- [DOCUMENT PASSAGE]:
+===+

In the December 14, 2004 issue of the Proceedings of National Academy of Sciences, Christophe Lo Bianco et al1 published the first in vivo demonstration of a novel gene therapy for Parkinson's disease (PD). Using a recombinant lentiviral vector that encoded the parkin gene, the authors were able to block dopamine neurodegeneration in a rat model of PD.
PD is characterized by progressive degeneration of the dopamine-producing neurons of the substantia nigra, that is, the pigmented region of the midbrain that gives rise to the nigrostriatal pathway. In most PD cases, which are nonfamilial, the etiology of the disease is unknown, and is thus referred to as idiopathic PD. However, in the last decade, mutations that lead to various inherited forms of the disease have been identified in several genes, two of which have gained particular attention: mutations or duplications in the α-synuclein (α-syn) gene were found to lead to PD in an autosomal dominant manner, and loss of function mutations in a gene named parkin has been found to be associated with an autosomal recessive juvenile form of PD.

+===+

- [RECORDED DATA]:
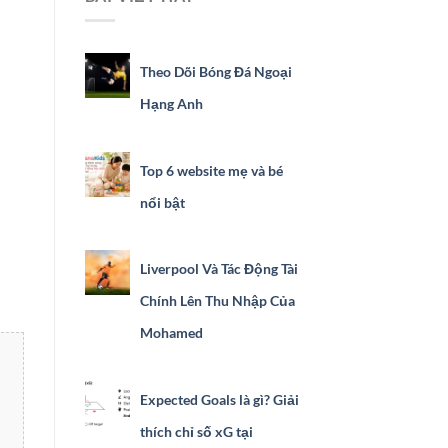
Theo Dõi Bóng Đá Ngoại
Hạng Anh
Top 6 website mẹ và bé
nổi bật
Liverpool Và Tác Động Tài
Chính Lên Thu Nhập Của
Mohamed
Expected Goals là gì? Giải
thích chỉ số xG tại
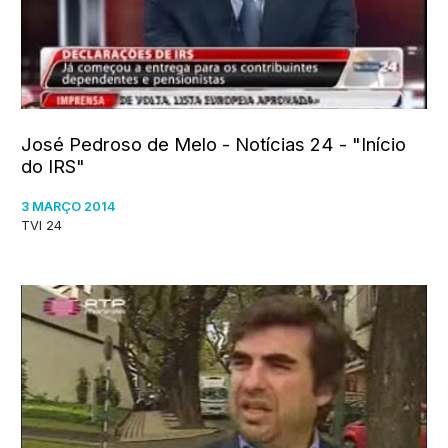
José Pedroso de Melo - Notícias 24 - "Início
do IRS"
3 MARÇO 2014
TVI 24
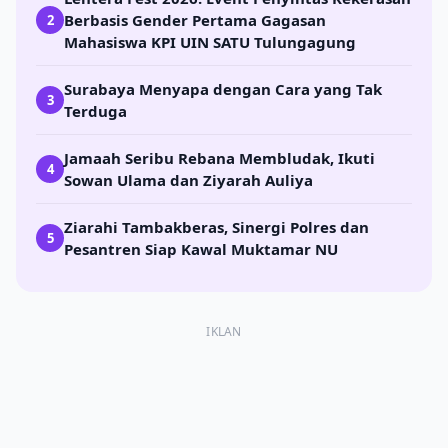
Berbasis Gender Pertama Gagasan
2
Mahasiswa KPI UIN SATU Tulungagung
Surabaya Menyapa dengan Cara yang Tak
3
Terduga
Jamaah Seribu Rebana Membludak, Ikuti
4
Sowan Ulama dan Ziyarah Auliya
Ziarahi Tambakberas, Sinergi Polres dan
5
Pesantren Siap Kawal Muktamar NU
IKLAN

+===+

- [REQUIREMENT]: Reproduce word for word the portion of the Parkinson's gene therapy passage above starting with "In the December" and going on through "model of PD.".

- [WORKED SOLUTION]:
In the December 14, 2004 issue of the Proceedings of National Academy of Sciences, Christophe Lo Bianco et al1 published the first in vivo demonstration of a novel gene therapy for Parkinson's disease (PD). Using a recombinant lentiviral vector that encoded the parkin gene, the authors were able to block dopamine neurodegeneration in a rat model of PD.